Hi Gerannpassa. Why don't we throw down the gauntlet to you and anybody else who want the best deal on a new motorhome. We at Blue Motorhome centre can hopefully offer you and others better value because our over heads are a lot lower than the big boys in this game. There is a lot of milage in what you say in using MHF as the prim this would save the dealer a lot of time and money. Try Us.


----------



## nukeadmin (Oct 10, 2003)

> Thinking about it, is this already in place with Br*wnh*lls? We get a lot of their customers asking for help, which they get, and many people have said they got a good deal from them. Come on, Nuke, come clean. We know who you've been talking to!!!


There is no discount scheme or any other scheme in operation with Brownhills or any dealers, although I would welcome this sort of offer for MHF 
The only person within Brownhills I have ever spoken to was our member Matt who went ever so slightly off the rails and needed some ahem direction


----------



## griffly16 (Jul 6, 2006)

We also were impressed by these motorhomes. Unfortunately, looking at the brochure the payload on some of these models seems pathetic (if I'm working it out correctly - they don't specify payload).

E.g we liked the 73 LD - Gross weight 3500, kerb weight 3110 = 390kg payload - I don't think that's enough. Even worse is the 72SLB - Gross weight 3230, curb weight 3110 = 120kg !!!! 

Someone please tell me I'm wrong.

Griff


----------



## Telbell (May 1, 2005)

Blimey.....two year-old thread resurrected.

Griff- - there are at least three MHF-ers with a Fleurette now. "Happycampers" "cabby"....and us! We all have the 73LJ-cabby and I have the 3litre. (any others please stand up!! :lol: )

We are really pleased with the build quality, and the layout bis perfect for us.

You may be right about payload. Happycampers (Nigel) has had his weight uprated-I'm sure he'll be content for you to PM him. I haven';t bothered yet (seems weird to me that you can legally increase the payload considerably just by paytng a couple of hundred quid and getting a piece of paper!-) doesn't alter safety aspects or physicval capacity to take additional weight!

Having said that I may go down that road in case we're stopped by vehicle examiners!

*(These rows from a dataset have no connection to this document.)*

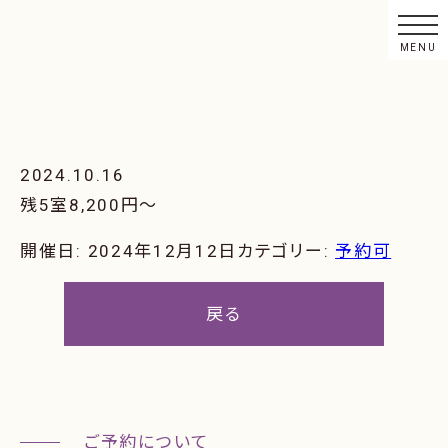
2024.10.16
残5室8,200円〜
開催日: 2024年12月12日
カテゴリー:
予約可
戻る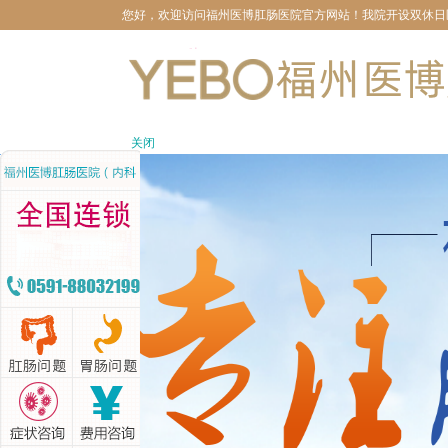
您好，欢迎访问福州医博肛肠医院官方网站！我院开设双休日医生坐
关闭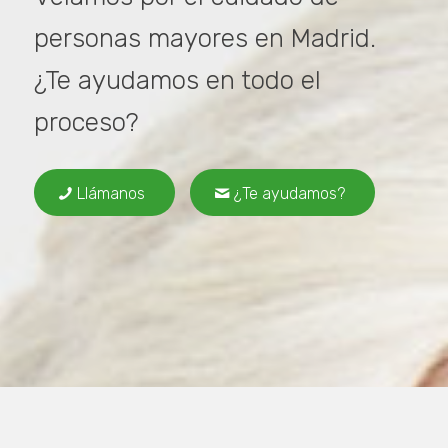
personas mayores en Madrid.
¿Te ayudamos en todo el
proceso?
Llámanos
¿Te ayudamos?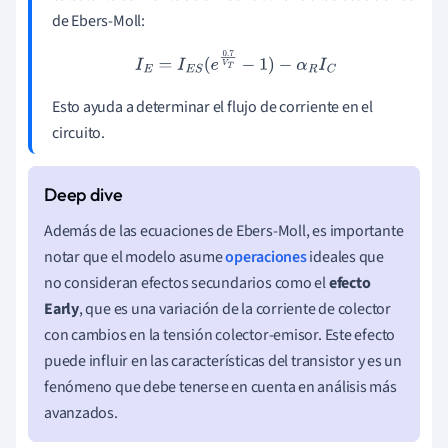
de Ebers-Moll:
I
E
=
I
E
S
(
e
0.7
V
T
−
1
)
−
α
R
I
C
Esto ayuda a determinar el flujo de corriente en el
circuito.
Además de las ecuaciones de Ebers-Moll, es importante
notar que el modelo asume
operaciones
ideales que
no consideran efectos secundarios como el
efecto
Early
, que es una variación de la corriente de colector
con cambios en la tensión colector-emisor. Este efecto
puede influir en las características del transistor y es un
fenómeno que debe tenerse en cuenta en análisis más
avanzados.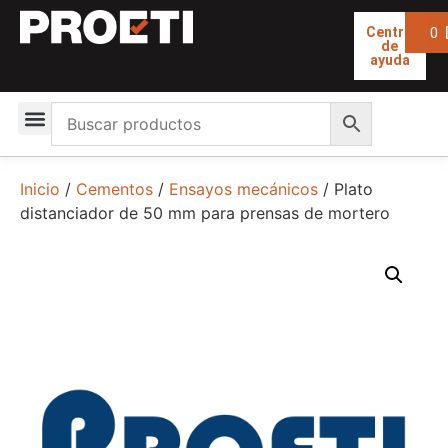
0
Centro
de
ayuda
Inicio
/
Cementos
/
Ensayos mecánicos
/ Plato
distanciador de 50 mm para prensas de mortero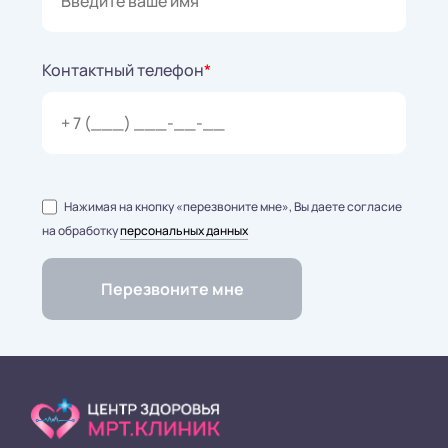
Контактный телефон
*
Нажимая на кнопку «перезвоните мне», Вы даете согласие
на обработку
персональных данных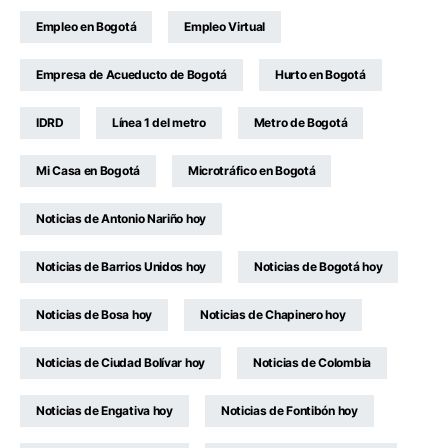
Empleo en Bogotá
Empleo Virtual
Empresa de Acueducto de Bogotá
Hurto en Bogotá
IDRD
Línea 1 del metro
Metro de Bogotá
Mi Casa en Bogotá
Microtráfico en Bogotá
Noticias de Antonio Nariño hoy
Noticias de Barrios Unidos hoy
Noticias de Bogotá hoy
Noticias de Bosa hoy
Noticias de Chapinero hoy
Noticias de Ciudad Bolívar hoy
Noticias de Colombia
Noticias de Engativa hoy
Noticias de Fontibón hoy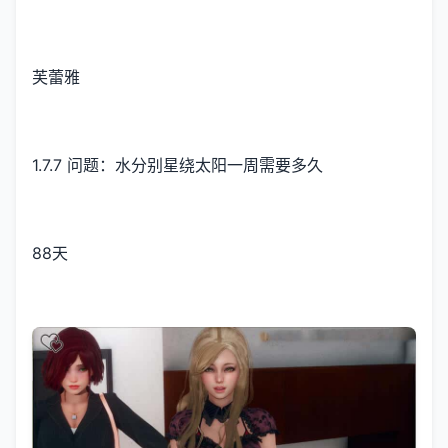
芙蕾雅
1.7.7 问题：水分别星绕太阳一周需要多久
88天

Incidentally-BlueMotorhome Centre (weedy) who posted previously on this thread, don't do Fleurette anymore.


----------



## Happycampers (Mar 11, 2008)

Hi Griff..Well as Terry said I had my 73lj chassis uprated to 3850 kg which is only a paper exercise, you get a new stick on plate and a certificate which you take to your local DVLA office and they do the rest.
One good piont is you only pay £165 road tax as your classed as heavy private goods :?  .
SV Tech are the company i dealt with,Gareth is very helpful.
If your buying new perhaps you could get a deal from Southdowns, the only other option is to drive it with an empty fresh watertank that will give you an extra 150kg payload (like Terry does  :wink: )
Nice vans they are aswell

Regards Nigel


----------